Reading passage:
Evidence and reason reveal that representative democracies that value human liberty, personal responsibility, and freer markets, societies that still esteem time-tested virtues, are far better environmental stewards than top down oligarchies like Russia and China, and better environmental stewards than oligarchies posing as democracies (in the Industrial Age and today). We know that none of the world’s representative democracies are perfect—not even close, but those with legislative, judicial, and societal brakes on oligarchs, bureaucracies that answer to no one, and criminal opportunists best serve their citizens andthe environment. Look it up.

 

Why are so many well-educated people skeptical of free markets, individual liberty informed by personal responsibility, the classical virtues? Because for all the information at our fingertips the ability to distinguish between evidence and speculation, or ideology, has atrophied; because mainstream and social media reward those who hold “enlightened” views while punishing those who challenge the “virtuous” consensus; because, for many, environmental talking points and funding streams are more important than evidence.  Reasoning itself is suspect as a weapon of imperialistic, racist, or sexist societies, despite paragons of reasoning abiding in every culture. So many problems—global, local, economic, health related—are blamed on climate change because the claims are never challenged, because we are unable to distinguish between carefully reasoned and superficial arguments. Sadly, much more practical good could be accomplished on the climate front if we separated speculation from evidence-based conclusions.

Collected material:

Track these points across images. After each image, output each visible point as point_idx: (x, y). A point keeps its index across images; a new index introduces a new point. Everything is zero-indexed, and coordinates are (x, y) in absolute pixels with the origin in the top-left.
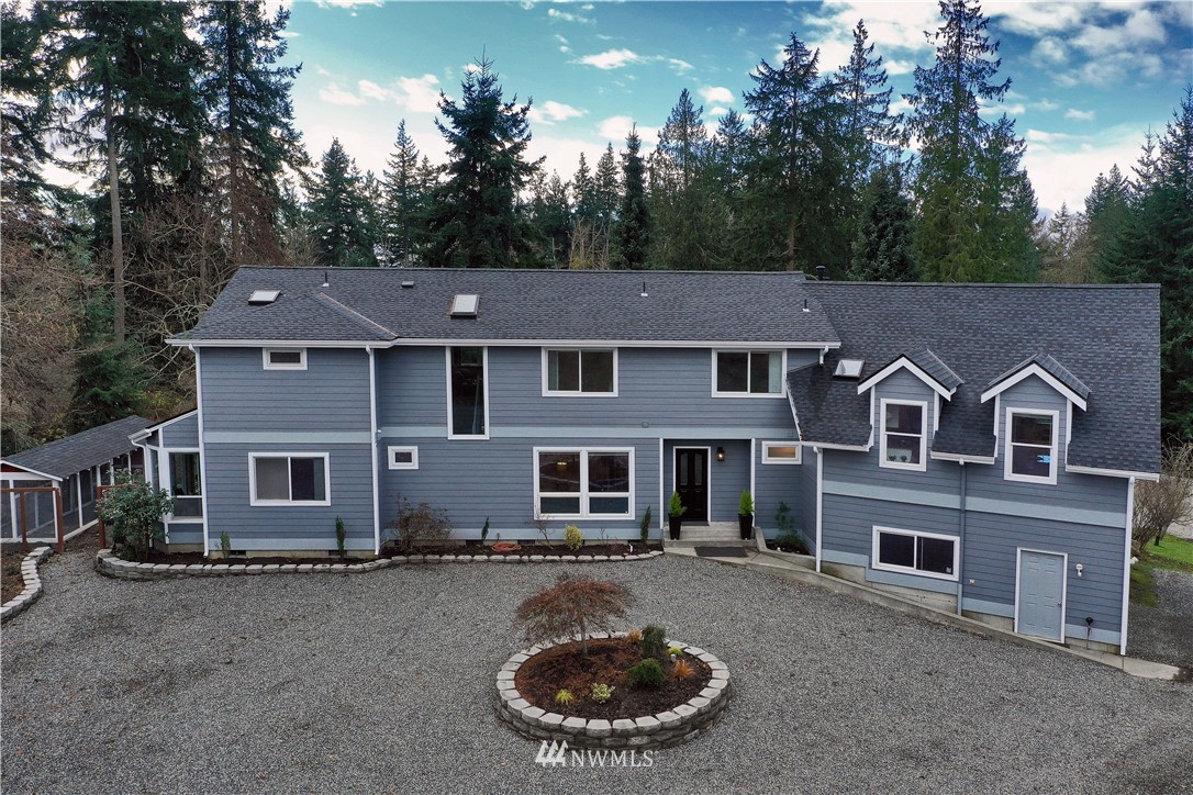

Tasks for this exercise:
a. Answer these questions about the essay on democracy and the environment, one per line:
(i) Which two countries does it name as top-down oligarchies?
(ii) Which kinds of media does it say reward those who hold "enlightened" views?
(iii) What does it say is suspect as a weapon of imperialistic, racist, or sexist societies?
b. Rewrite the essay on democracy and the environment from "Evidence and reason" up to and including "Look it up.", swapping "oligarchs" for "tycoons".
c. Write what comes next in the essay on democracy and the environment, picking up after its final sentence.
The lines are separate material and have no connection to the essay on democracy and the environment.

Outputs for the tasks:
a.
(i) Russia and China
(ii) Mainstream and social media
(iii) Reasoning itself

b.
Evidence and reason reveal that representative democracies that value human liberty, personal responsibility, and freer markets, societies that still esteem time-tested virtues, are far better environmental stewards than top down oligarchies like Russia and China, and better environmental stewards than oligarchies posing as democracies (in the Industrial Age and today). We know that none of the world’s representative democracies are perfect—not even close, but those with legislative, judicial, and societal brakes on tycoons, bureaucracies that answer to no one, and criminal opportunists best serve their citizens andthe environment. Look it up.

c.
 

In the 1960s, flower children inscribed “Frodo lives” on subway and building walls, and while they were muddled in many things they were on to something, esteeming the democratic society, individual liberties, free trade, personal virtue, and care for the natural world that predominated in J.R.R. Tolkien’s Shire. Of all the fads of the 60s that have faded, too bad it was the one closest to the truth.